» DOCUMENT EXTRACT:

━━━━━━━━━━━━━━━━━━━━

It is separate from magical items, and this from most* things that have a direct bearing on the mechanics of the game. We do have some rules for Econ, but I work in financial software sector, and rules for trading are... I know it to be a marvelously deep rabbit hole. So it boils down to market vagaries, trade routes, and questions of risk. We have some solid guidelines, but I can't write that part of your setting, and you shouldn't feel like you have to let me.

What does this mean?
It means that we want to keep the conversation in terms of goods and services that revolve around role-playing, and the setting. We do have a few small mundane items with statistical effects, and a concept of money's effect on social status, but we've tried to minimize it to a degree.


*not all

Eldan
2011-03-15, 03:41 PM
I see.

Still. I have no idea how the economy really works. I failed the basic economy course in high school. Which is strange, really. I'm an ecologist, economy should be explainable in game theory terms and basically similar to energy flows, but apparently it isn't.

━━━━━━━━━━━━━━━━━━━━

» WHAT IS ASKED: Carry the forum thread on game economies forward from the point where it stops.

» RECORDS:
━━━━━━━━━━━━━━━━━━━━

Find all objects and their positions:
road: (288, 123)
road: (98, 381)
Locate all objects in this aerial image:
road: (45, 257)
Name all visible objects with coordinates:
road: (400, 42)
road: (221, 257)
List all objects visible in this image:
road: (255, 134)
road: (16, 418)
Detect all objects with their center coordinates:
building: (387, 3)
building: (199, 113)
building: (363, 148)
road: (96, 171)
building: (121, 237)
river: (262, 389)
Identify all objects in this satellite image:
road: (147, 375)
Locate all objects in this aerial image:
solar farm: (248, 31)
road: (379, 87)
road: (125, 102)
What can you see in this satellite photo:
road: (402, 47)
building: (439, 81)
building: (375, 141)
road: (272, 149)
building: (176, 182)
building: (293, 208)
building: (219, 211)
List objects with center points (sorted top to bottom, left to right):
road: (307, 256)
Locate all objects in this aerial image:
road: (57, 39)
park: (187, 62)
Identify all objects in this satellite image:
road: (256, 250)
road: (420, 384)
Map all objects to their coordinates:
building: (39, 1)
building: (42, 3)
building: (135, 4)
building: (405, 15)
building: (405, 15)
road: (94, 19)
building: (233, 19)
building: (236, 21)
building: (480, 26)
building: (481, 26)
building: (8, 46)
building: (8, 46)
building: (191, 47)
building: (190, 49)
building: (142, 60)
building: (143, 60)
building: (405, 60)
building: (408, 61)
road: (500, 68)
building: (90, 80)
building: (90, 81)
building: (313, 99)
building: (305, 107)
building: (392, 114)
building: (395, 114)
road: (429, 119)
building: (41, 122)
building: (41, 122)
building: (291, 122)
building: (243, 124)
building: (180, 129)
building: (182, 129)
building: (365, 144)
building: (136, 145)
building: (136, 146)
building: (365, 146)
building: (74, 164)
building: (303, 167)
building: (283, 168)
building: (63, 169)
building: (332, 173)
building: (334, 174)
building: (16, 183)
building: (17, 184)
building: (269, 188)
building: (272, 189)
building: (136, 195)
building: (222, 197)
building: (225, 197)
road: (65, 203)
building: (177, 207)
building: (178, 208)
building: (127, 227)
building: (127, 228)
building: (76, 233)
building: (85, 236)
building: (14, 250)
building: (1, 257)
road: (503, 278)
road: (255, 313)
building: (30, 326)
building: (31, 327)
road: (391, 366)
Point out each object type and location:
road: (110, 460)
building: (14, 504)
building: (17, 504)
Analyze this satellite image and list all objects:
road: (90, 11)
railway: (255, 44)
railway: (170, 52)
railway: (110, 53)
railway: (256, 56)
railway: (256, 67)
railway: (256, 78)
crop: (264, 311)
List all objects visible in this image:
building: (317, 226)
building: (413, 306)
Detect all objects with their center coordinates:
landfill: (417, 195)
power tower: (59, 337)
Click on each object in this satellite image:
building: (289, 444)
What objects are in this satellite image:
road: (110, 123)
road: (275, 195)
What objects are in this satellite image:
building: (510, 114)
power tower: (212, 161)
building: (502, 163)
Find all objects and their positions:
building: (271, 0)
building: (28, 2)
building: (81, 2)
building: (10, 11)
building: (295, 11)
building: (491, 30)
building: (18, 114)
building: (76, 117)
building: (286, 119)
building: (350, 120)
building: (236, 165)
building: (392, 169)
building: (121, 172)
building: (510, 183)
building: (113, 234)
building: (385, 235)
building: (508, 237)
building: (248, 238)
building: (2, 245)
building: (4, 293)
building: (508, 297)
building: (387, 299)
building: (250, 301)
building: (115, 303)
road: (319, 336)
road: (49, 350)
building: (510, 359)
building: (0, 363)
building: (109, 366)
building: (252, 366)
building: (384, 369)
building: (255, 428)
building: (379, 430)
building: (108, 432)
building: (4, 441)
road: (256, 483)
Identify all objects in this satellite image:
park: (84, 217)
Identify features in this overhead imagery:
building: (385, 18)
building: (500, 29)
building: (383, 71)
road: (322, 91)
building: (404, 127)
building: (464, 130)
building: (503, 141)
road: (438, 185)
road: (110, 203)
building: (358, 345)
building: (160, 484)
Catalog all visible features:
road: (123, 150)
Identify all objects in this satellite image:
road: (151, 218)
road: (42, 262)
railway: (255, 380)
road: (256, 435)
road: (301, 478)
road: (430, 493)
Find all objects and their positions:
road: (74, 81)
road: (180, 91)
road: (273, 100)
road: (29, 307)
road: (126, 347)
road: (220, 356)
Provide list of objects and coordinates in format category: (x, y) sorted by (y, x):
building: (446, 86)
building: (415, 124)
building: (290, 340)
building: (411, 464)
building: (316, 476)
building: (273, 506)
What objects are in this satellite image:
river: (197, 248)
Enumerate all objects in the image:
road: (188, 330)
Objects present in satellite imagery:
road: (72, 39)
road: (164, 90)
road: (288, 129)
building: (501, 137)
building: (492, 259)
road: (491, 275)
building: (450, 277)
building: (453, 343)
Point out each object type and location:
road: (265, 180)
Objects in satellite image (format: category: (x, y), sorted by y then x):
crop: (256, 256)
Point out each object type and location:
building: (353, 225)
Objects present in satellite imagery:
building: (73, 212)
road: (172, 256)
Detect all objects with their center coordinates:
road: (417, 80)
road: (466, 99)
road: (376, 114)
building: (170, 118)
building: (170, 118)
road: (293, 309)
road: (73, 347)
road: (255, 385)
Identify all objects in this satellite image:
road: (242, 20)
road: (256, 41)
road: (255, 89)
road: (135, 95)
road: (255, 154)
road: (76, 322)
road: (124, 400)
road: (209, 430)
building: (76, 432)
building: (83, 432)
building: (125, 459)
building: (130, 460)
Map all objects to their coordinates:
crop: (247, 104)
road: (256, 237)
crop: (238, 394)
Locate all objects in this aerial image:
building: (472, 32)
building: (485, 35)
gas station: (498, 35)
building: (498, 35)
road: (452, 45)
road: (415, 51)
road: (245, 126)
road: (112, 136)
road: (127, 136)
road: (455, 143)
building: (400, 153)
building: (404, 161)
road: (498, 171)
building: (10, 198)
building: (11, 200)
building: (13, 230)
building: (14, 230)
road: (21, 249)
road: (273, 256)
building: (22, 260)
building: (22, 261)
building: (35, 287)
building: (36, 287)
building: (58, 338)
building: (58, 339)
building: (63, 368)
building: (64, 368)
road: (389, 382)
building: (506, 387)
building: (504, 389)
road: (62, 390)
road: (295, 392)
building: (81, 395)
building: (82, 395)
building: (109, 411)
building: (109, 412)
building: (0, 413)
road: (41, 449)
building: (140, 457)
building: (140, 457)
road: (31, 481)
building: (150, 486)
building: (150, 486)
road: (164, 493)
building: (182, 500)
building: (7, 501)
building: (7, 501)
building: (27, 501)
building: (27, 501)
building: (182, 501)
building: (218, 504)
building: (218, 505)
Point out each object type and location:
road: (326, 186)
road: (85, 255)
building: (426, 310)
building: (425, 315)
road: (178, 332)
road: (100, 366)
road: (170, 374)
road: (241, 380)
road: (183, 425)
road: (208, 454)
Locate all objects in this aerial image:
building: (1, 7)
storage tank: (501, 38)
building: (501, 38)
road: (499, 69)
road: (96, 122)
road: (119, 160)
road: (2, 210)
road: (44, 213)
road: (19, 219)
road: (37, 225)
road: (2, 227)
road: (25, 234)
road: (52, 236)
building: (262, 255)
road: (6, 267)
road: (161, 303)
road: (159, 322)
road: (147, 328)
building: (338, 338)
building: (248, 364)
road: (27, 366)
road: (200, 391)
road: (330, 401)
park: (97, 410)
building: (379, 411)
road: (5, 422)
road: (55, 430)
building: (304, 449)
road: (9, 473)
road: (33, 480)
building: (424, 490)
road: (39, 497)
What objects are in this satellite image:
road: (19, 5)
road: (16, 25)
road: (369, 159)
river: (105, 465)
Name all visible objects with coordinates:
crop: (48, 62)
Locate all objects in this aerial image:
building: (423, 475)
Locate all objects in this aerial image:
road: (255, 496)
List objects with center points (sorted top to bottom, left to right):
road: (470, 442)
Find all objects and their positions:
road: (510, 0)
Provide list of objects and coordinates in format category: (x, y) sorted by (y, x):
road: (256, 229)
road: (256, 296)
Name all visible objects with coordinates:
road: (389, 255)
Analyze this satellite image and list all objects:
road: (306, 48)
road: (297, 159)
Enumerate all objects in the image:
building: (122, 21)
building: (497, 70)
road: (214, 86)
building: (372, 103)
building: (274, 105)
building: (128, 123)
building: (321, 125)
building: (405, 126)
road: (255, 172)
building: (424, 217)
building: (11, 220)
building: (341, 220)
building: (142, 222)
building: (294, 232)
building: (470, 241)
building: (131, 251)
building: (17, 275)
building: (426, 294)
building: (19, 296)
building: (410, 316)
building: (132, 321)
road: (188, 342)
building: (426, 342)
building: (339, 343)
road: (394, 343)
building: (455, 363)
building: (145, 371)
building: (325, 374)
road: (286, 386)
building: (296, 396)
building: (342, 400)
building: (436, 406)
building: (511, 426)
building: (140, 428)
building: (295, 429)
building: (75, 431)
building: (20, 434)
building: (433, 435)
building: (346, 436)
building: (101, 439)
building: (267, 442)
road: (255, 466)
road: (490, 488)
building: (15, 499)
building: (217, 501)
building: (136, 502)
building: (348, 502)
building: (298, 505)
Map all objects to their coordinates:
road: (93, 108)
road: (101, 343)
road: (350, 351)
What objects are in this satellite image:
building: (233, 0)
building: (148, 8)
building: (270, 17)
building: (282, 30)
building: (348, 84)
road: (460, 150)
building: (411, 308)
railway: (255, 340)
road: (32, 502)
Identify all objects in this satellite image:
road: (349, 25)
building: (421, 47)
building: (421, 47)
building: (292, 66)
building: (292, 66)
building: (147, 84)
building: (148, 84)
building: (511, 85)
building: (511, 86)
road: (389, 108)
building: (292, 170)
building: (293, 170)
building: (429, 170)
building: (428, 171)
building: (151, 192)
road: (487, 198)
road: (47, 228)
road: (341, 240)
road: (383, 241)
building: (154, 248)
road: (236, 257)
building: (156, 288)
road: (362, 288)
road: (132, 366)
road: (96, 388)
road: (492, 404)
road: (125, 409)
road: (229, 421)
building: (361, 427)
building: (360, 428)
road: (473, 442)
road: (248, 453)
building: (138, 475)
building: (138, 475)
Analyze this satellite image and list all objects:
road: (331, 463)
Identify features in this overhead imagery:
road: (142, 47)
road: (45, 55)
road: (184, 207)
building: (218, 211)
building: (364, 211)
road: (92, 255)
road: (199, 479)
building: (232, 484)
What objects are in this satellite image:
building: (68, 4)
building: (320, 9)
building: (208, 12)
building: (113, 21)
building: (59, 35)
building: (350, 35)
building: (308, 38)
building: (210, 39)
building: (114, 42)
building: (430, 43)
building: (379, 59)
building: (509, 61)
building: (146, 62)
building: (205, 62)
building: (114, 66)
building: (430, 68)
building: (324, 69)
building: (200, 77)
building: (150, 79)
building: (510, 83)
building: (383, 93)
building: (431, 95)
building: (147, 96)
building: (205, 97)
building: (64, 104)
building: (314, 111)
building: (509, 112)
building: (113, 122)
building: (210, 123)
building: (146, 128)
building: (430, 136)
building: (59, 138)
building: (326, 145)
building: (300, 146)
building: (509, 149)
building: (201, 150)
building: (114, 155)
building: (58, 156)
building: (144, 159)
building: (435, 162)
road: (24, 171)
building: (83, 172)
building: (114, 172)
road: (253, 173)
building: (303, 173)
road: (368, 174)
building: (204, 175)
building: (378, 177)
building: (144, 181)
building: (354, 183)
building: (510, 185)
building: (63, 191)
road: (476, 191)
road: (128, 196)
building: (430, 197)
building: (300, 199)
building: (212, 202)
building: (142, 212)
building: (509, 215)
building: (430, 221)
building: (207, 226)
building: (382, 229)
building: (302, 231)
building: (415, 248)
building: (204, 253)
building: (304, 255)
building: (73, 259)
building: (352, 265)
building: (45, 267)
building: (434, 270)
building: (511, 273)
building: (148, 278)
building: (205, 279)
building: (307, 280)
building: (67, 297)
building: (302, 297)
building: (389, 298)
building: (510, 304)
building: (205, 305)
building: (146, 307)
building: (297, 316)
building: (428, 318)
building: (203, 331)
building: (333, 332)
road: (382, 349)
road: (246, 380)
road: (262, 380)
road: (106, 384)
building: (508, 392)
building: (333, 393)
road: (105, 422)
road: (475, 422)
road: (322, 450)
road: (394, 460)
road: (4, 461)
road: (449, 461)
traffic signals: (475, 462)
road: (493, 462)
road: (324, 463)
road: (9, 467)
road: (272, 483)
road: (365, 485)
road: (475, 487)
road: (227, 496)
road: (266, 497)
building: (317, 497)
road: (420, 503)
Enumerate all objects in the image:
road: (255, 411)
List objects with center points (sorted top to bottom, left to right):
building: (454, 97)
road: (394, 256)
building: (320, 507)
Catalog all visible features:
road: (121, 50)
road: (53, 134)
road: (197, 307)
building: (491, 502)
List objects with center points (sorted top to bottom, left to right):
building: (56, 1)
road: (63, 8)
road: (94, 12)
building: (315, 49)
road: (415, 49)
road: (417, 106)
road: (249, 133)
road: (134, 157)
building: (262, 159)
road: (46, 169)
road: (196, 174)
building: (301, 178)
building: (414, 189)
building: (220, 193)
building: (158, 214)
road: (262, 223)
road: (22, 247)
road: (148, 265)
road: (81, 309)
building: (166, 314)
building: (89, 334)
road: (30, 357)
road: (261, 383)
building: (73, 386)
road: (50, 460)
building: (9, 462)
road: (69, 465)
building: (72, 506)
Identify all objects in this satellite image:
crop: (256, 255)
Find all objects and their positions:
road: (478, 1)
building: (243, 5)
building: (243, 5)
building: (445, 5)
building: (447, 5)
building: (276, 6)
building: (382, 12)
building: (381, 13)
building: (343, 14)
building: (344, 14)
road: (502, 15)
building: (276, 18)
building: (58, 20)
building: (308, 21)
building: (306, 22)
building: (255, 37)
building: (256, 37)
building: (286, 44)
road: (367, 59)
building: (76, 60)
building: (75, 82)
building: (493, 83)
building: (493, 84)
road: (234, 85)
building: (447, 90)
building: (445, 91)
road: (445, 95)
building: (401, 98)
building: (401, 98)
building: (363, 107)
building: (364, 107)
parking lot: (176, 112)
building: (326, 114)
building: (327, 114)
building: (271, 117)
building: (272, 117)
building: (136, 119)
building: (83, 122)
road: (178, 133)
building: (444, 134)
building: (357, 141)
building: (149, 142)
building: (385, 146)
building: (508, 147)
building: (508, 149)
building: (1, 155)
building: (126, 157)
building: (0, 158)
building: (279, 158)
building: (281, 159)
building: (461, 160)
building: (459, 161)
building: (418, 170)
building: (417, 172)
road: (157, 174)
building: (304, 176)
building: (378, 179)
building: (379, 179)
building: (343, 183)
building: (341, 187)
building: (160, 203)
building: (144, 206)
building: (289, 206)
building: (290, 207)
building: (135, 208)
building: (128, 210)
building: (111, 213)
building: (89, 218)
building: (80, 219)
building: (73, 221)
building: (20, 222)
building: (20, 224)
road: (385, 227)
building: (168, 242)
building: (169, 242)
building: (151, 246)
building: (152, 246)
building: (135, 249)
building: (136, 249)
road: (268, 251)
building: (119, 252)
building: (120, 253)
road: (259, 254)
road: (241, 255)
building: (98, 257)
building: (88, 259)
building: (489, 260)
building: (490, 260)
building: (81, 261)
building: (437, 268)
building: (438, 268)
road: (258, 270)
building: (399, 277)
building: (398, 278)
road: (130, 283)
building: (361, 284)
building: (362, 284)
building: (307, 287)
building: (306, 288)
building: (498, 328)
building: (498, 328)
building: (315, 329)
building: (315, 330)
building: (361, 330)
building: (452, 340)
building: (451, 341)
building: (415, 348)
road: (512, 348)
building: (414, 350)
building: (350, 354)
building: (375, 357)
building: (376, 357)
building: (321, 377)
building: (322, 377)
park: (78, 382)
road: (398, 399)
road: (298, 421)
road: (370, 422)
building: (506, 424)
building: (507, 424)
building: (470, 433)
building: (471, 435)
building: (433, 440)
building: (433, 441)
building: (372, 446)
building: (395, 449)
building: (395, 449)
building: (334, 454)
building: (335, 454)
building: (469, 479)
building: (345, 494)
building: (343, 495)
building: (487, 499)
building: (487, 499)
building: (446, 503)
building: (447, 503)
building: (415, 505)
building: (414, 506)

━━━━━━━━━━━━━━━━━━━━

» FINAL ANSWER:
Anyway. I'd like to see some basic guidelines on how to handle, say, players investing their loot into spices to sell in the next city they visit. I've had players who needed to get to another island. I thought they would get work on a ship, book a passage or steal one.

Not so.

Instead, they bought goods. Then they burned down a warehouse to artificially inflate the cost of said goods on the open market. They began spreading rumours and using blackmail so they could sell as a profit. They repeated that for almost a week, until they had enough money to buy their own ship and crew. Interesting, but throughout, I mostly felt a bit lost as a DM, as I had no idea how to realistically handle something like that.

So, that's what I mean with economy system.

Erom
2011-03-15, 03:54 PM
You can always go with a quick and dirty "tier economy" (ripping from most FATE based games here).

For example, for income:

Tier 1: Farmers and laborers
Tier 2: Professionals and craftsmen, or PCs spending their time making Craft and Profession checks
Tier 3: Merchants, minor nobles, and minor magic users, or PCs spending their time summoning wall of iron or using some other "money trick"
Tier 4: Major NPCs like kings or powerful magic users who have some reason for having huge wealth. PCs only if they have some plot-related wealth source.

And then for objects:

Tier 0: Consumables, small permanent objects
Tier 1: Permanent but everyday objects like clothes, furniture, and tools
Tier 2: Expensive items, like mundane weapons, armor, mounts, minor alchemical items, etc. Small structures. Hiring a bodyguard.
Tier 3: Minor magic items, major structures, land deeds. Hiring a spellcaster.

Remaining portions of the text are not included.